I am Spartacus! Wait, Who are You?: Starz is pursuing a second season of Spartacus: Blood and Sand (, 07/01/2011), despite Andy Whitfield exiting the role in order to focus on treatment for his cancer. No final recasts have been made for the lead role.

More Mad Men Coming: Although negotiations aren’t done, AMC Vice President assures press that “‘Mad Men’ is definitely coming back for season 5” (What’s Alan Watching, 07/01/2011).

See You Next Year!: This week, early pickuos got handed out to a bunch of well-performing shows. ABC handed out six renewals (Hollywood Reporter, 10/01/2011), including Grey’s Anatomy, Modern Family, Private Practice, The Middle, Cougar Town and Castle. Fox renewed the first new show for a second season – and, unsurprisingly, it’s also the first show to get its back nine, Raising Hope (, 11/01/2011), and cable network Showtime gave Californication a fifth season renewal (, 14/01/2011) after just one episode aired.
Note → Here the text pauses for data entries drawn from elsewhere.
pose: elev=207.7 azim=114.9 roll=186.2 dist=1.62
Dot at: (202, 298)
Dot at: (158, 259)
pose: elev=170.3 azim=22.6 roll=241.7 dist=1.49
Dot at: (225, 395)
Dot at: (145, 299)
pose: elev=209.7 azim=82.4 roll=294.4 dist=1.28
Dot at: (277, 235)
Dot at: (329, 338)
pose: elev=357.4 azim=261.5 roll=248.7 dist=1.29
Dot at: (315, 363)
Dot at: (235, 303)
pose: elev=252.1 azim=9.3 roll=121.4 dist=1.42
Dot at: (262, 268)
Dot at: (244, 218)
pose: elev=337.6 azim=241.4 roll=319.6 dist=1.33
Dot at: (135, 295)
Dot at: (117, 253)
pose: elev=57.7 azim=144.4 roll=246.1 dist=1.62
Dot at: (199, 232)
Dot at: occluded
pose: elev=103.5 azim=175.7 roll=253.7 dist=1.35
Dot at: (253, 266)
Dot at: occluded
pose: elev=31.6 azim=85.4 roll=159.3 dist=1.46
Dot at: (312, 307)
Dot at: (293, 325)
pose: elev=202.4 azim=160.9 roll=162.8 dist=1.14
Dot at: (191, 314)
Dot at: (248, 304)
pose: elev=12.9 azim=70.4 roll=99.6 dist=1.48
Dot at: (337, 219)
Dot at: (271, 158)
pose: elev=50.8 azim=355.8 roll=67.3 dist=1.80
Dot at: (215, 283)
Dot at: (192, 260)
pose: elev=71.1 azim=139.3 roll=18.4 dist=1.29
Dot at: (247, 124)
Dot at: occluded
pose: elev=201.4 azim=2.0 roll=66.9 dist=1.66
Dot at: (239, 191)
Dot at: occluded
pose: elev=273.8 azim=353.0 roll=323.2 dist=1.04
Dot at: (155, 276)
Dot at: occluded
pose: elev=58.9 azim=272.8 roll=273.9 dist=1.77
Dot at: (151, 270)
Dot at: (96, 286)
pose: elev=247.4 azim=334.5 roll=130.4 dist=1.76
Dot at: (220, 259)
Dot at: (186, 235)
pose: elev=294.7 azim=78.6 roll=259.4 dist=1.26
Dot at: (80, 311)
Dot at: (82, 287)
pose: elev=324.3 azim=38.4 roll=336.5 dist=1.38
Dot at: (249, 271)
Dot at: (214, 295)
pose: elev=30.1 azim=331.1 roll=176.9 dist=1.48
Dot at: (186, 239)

Making a Bang: Unlike the above, with their tiny one-year renewals, The Big Bang Theory has made waves by securing an unusual three-year renewal (, 12/01/2011).

Interesting Links

Glee and Disability in Pop Culture (The Largest Minority): A transcript of a radio show in which a number of disability activists discuss Glee‘s effect on the narrative of disability in pop culture. Those involved included s.e.  smith of this ain’t livin’; Alice Sheppard, a dancer with AXIS wheelchair dance company; TK Small, lawyer and
disability rights activist; Christine Bruno, of Alliance for Inclusion in the Arts, and Maysoon Zayidd, an actor and comedienne with Cerebral Palsy.

Community Picspams (bright enough to shine in your spaces): These amazing, and utterly addictive, ‘picspams’ (a collection of episode screencaps) from Community also provide thoughtful and engaging commentary, and the author’s created one for every single episode. I’ve lost hours reading these. You’d best get started, so you can catch up before the show returns on January 20th!